Directions |
Pick out every line in the data below that contains the word "province" and copy each of those lines.

(Collected data)
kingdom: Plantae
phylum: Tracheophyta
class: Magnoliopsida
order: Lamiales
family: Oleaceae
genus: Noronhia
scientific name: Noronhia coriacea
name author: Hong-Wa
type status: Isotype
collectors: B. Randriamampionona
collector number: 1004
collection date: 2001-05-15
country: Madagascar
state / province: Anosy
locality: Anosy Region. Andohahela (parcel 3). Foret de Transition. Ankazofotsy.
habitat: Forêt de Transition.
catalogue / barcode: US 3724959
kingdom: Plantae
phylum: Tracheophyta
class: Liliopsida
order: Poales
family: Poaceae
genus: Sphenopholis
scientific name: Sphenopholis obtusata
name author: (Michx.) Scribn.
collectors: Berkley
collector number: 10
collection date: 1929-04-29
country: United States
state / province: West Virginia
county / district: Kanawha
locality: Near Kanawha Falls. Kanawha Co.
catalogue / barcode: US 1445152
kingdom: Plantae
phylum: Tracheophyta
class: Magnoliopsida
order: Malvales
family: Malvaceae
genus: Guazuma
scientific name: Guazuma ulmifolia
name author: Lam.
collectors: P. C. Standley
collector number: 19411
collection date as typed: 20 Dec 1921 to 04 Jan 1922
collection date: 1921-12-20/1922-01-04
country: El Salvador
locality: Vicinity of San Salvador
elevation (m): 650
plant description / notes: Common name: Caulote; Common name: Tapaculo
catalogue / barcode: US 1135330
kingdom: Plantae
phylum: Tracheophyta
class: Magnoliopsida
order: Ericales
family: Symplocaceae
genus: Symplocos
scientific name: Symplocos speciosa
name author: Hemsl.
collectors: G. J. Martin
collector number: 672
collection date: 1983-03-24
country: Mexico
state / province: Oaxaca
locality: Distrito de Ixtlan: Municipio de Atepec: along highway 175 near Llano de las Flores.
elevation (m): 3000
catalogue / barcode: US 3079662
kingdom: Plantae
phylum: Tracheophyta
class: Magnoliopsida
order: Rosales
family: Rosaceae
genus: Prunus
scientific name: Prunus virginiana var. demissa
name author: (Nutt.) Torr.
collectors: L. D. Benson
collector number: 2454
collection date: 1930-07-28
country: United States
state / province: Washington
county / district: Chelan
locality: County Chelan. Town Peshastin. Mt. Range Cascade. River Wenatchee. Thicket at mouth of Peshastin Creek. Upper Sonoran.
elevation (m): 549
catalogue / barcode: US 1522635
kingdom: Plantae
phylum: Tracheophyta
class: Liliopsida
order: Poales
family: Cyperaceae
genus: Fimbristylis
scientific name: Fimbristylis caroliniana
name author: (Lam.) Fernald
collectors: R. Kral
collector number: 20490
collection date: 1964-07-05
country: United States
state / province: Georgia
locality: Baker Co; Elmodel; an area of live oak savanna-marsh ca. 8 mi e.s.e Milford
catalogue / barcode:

Written answer |
state / province: Anosy
state / province: West Virginia
state / province: Oaxaca
state / province: Washington
state / province: Georgia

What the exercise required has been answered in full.